La protection de ces milieux ne peut donc être dissociée de la conservation des forêts et de la gestion durable des ressources naturelles. La santé des écosystèmes aquatiques dépend notamment de la qualité des paysages et des bassins versants qui les alimentent.
« Mon lac, mon histoire » : créer de la valeur pour les populations et la nature
Le thème mis en avant dans le cadre de l’événement international 2026 organisé par l’International Lake Environment Committee (ILEC), « My Lake, My Story: Creating Environmental, Social and Economic Value for Lakes », invite à considérer les lacs non seulement comme des espaces naturels à protéger, mais également comme des patrimoines générateurs de valeurs environnementales, sociales et économiques.
Cette approche résonne particulièrement avec les réalités du Bassin du Congo. La conservation des lacs et des écosystèmes aquatiques doit aller de pair avec l’amélioration des conditions de vie des communautés, la valorisation durable des ressources naturelles et le renforcement de la résilience des populations face aux changements climatiques.
Elle souligne également l’importance de la participation des communautés locales et des jeunes dans la construction de solutions durables. L’événement international 2026 de l’ILEC met d’ailleurs en avant des initiatives de jeunes engagés dans la conservation des lacs au Japon, en Tanzanie, en Malaisie et en Indonésie.
Pour une gestion durable des écosystèmes aquatiques d’Afrique centrale
La préservation des lacs du Bassin du Congo nécessite une action collective et coordonnée impliquant les États, les institutions régionales, les partenaires techniques et financiers, les organisations de la société civile, les chercheurs, les communautés locales et le secteur privé.
Elle passe notamment par :
- le renforcement de la connaissance et du suivi des écosystèmes aquatiques ;
- la prévention et la réduction des différentes formes de pollution ;
- la conservation et la restauration des habitats aquatiques et des zones humides ;
- la promotion d’une pêche durable ;
- la protection des espèces et de la biodiversité aquatique ;
- la prise en compte des effets du changement climatique ;
- le renforcement de la participation des communautés locales ;
- la promotion d’une gestion intégrée des ressources en eau et des bassins versants.
Ces actions contribuent directement aux objectifs de développement durable, notamment ceux liés à l’eau, à la biodiversité, à la lutte contre les changements climatiques et à la réduction de la pauvreté.
L’engagement de la COMIFAC
À travers son mandat de coordination des politiques et actions en matière de gestion durable des forêts et des ressources naturelles en Afrique centrale, la COMIFAC réaffirme l’importance d’une approche intégrée des écosystèmes du Bassin du Congo.

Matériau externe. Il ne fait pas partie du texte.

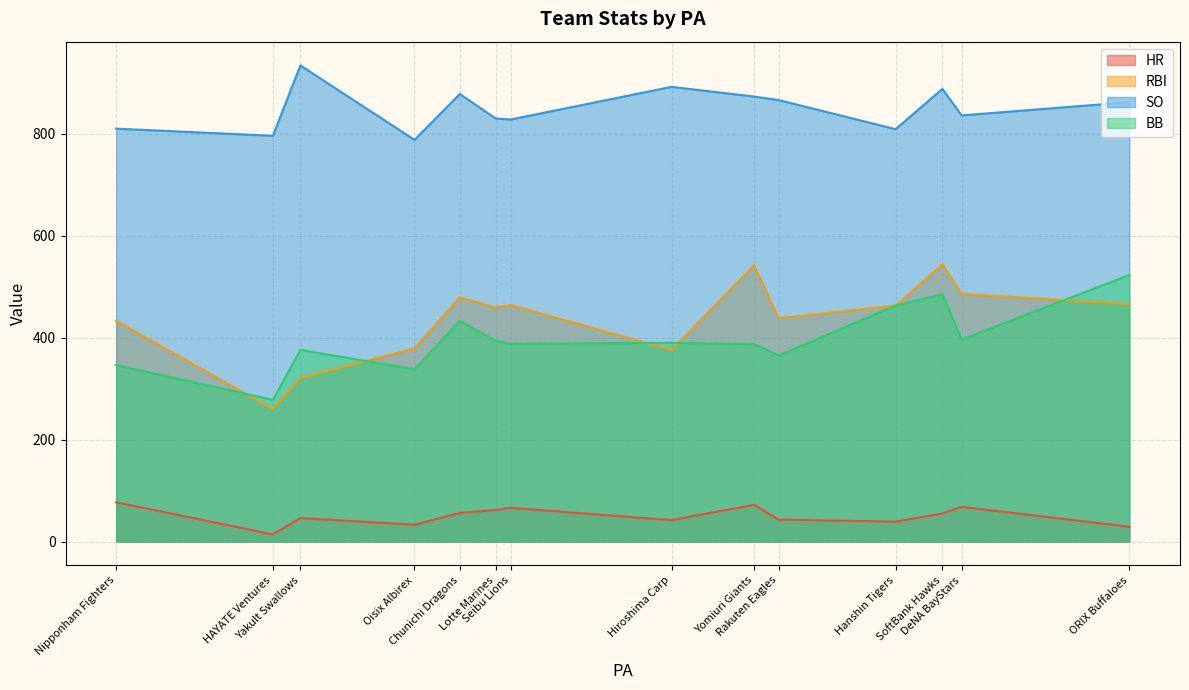

In SO, how many points are higher than both neighbors (excluding endpoints)?

4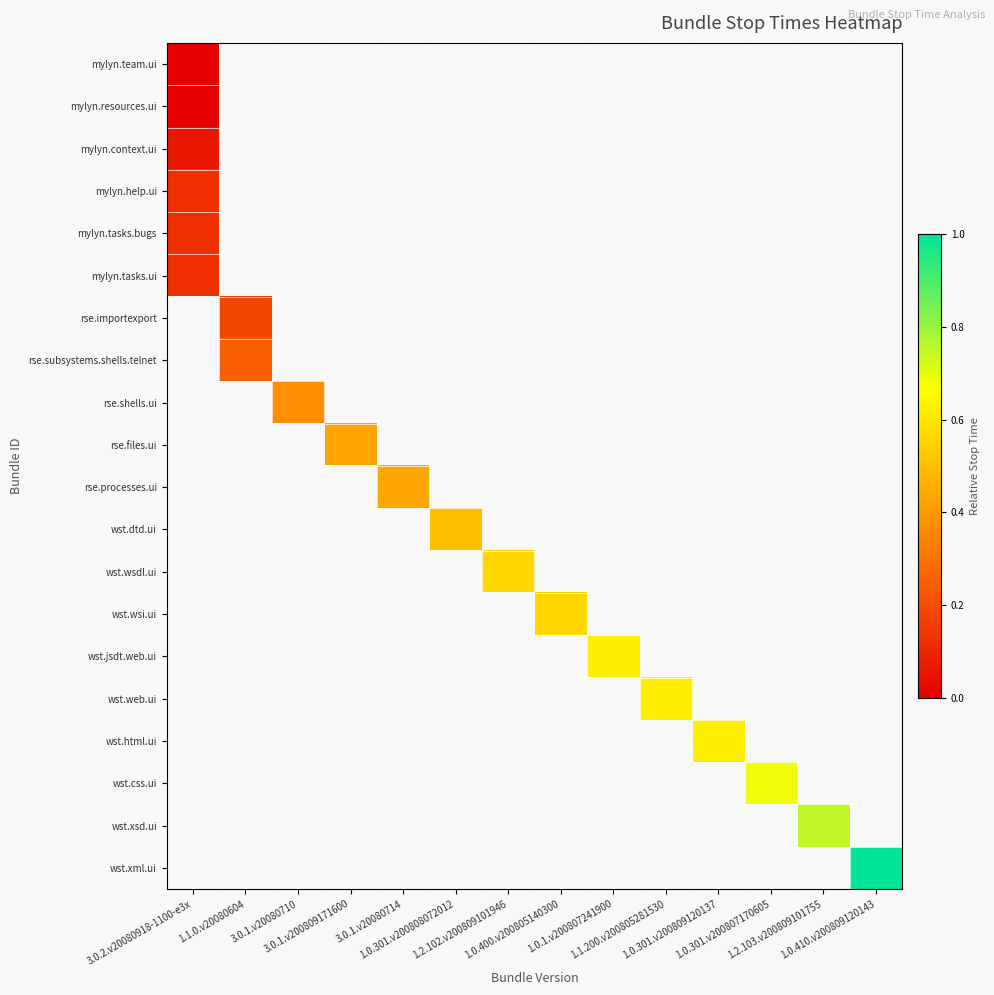

At which category does the chart reach its minimum across all series?

3.0.2.v20080918-1100-e3x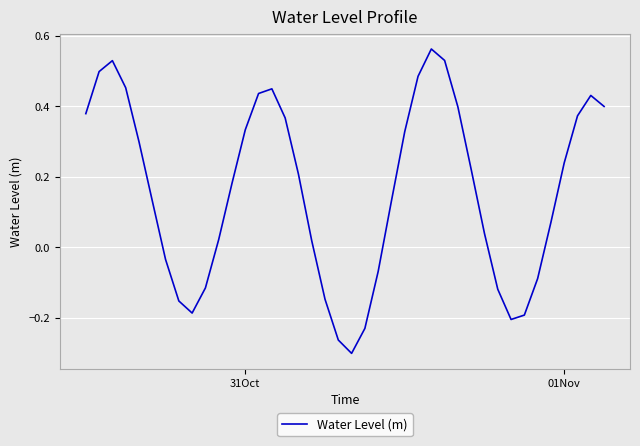

How many values are below zero?

13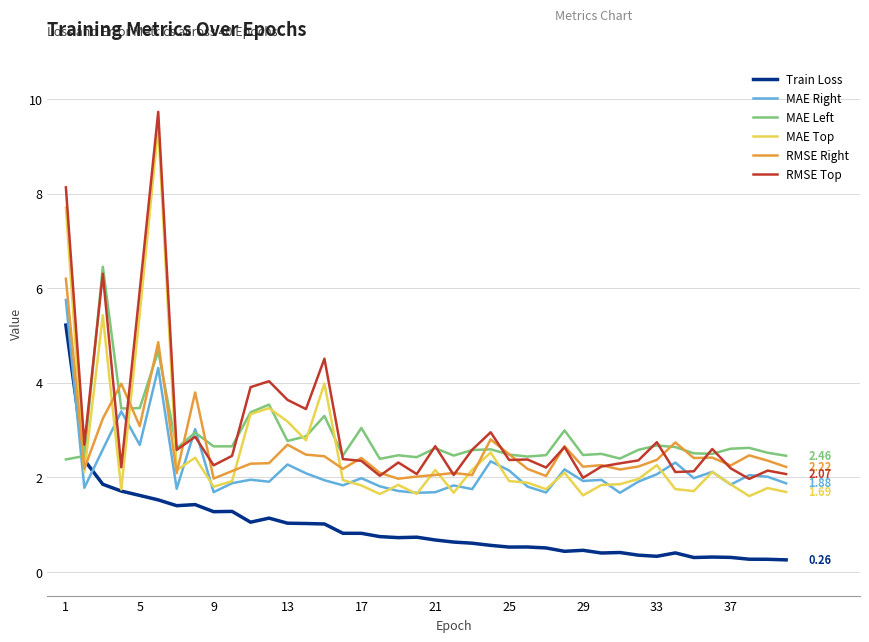

True or false: MAE Top and RMSE Top cross at least once.

False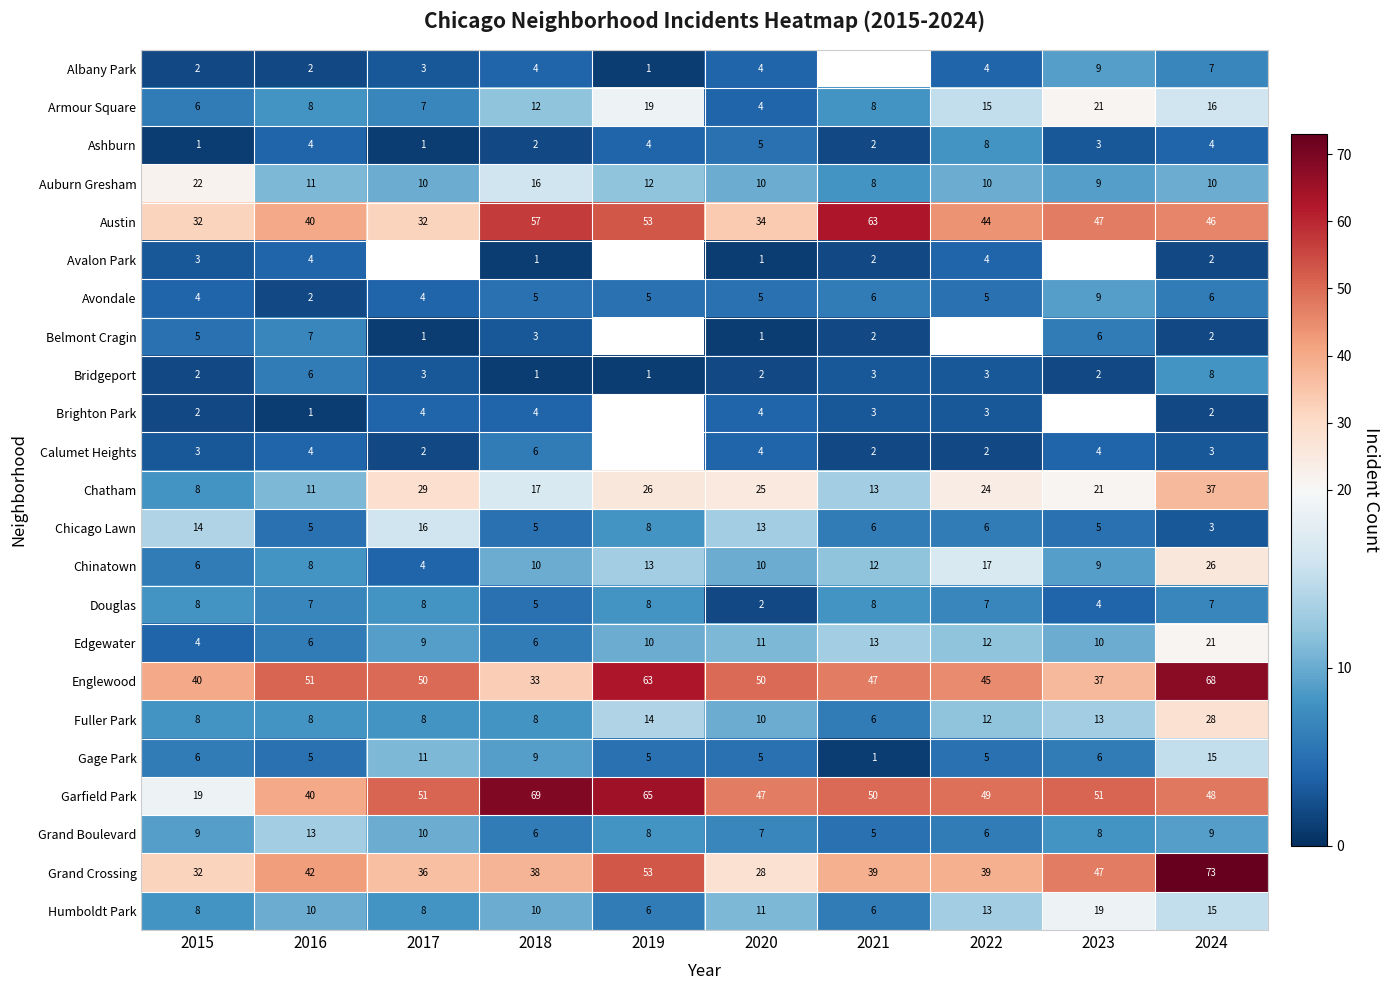

The Chicago Lawn series shows 5.2 at 2015. True or false?

False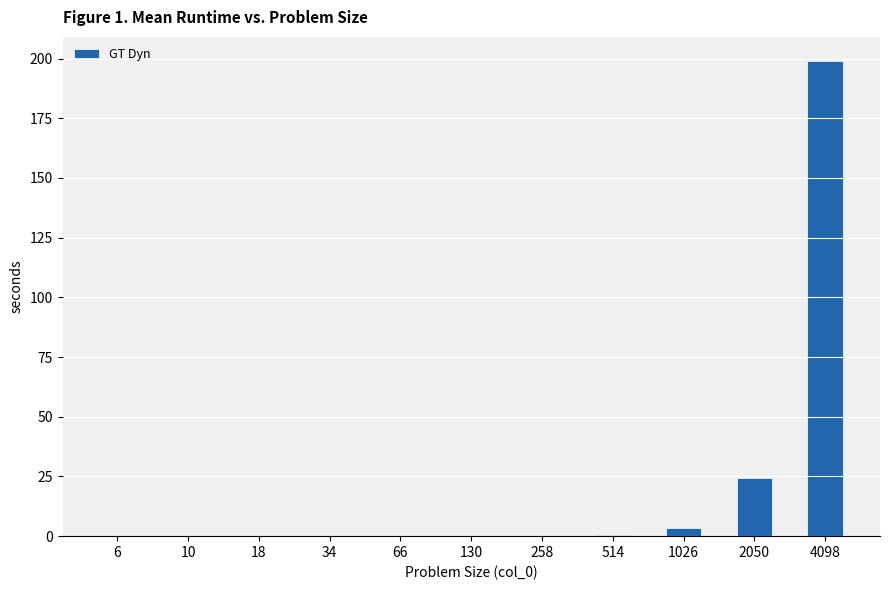

Is it true that the value at 2050 is 24.4?

True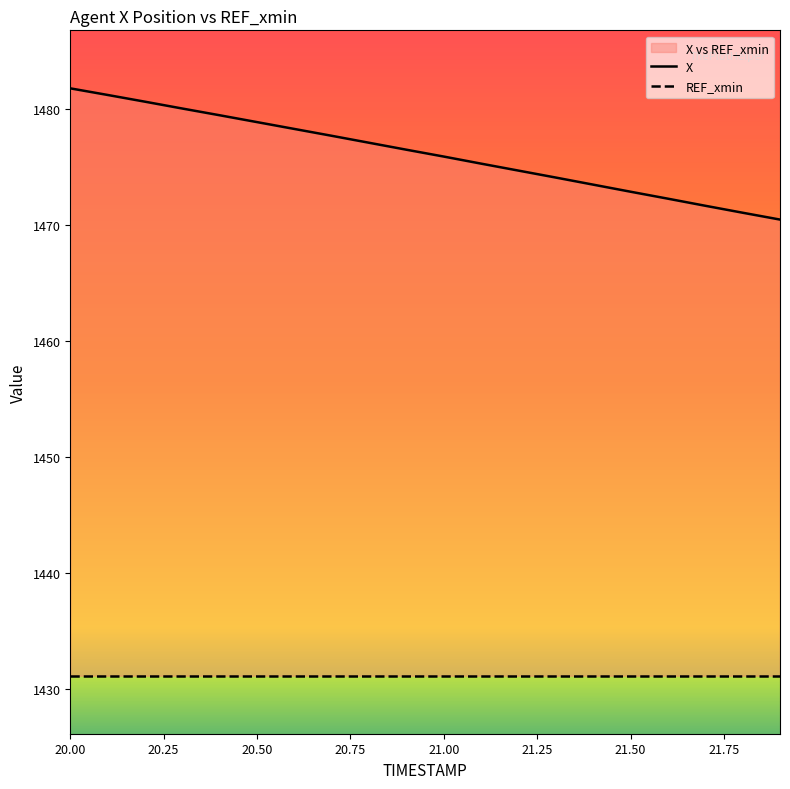

Count the number of data series in this chart.

2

La conservation des forêts, des zones humides, des cours d’eau et des lacs doit être considérée comme une priorité commune pour préserver les services écosystémiques, soutenir les communautés et renforcer la résilience de la région.
En cette Journée mondiale des lacs 2026, la COMIFAC encourage ainsi le renforcement de la coopération régionale et des initiatives visant à mieux connaître, protéger, restaurer et valoriser durablement les écosystèmes aquatiques du Bassin du Congo.
Préservons nos lacs, préservons notre avenir !
La COMIFAC souhaite une excellente Journée mondiale des lacs à toutes et à tous, et invite l’ensemble des acteurs à faire de la conservation des ressources en eau et de la biodiversité aquatique une responsabilité collective au service des générations présentes et futures.
COMIFAC – Ensemble pour les forêts et les populations du Bassin du Congo.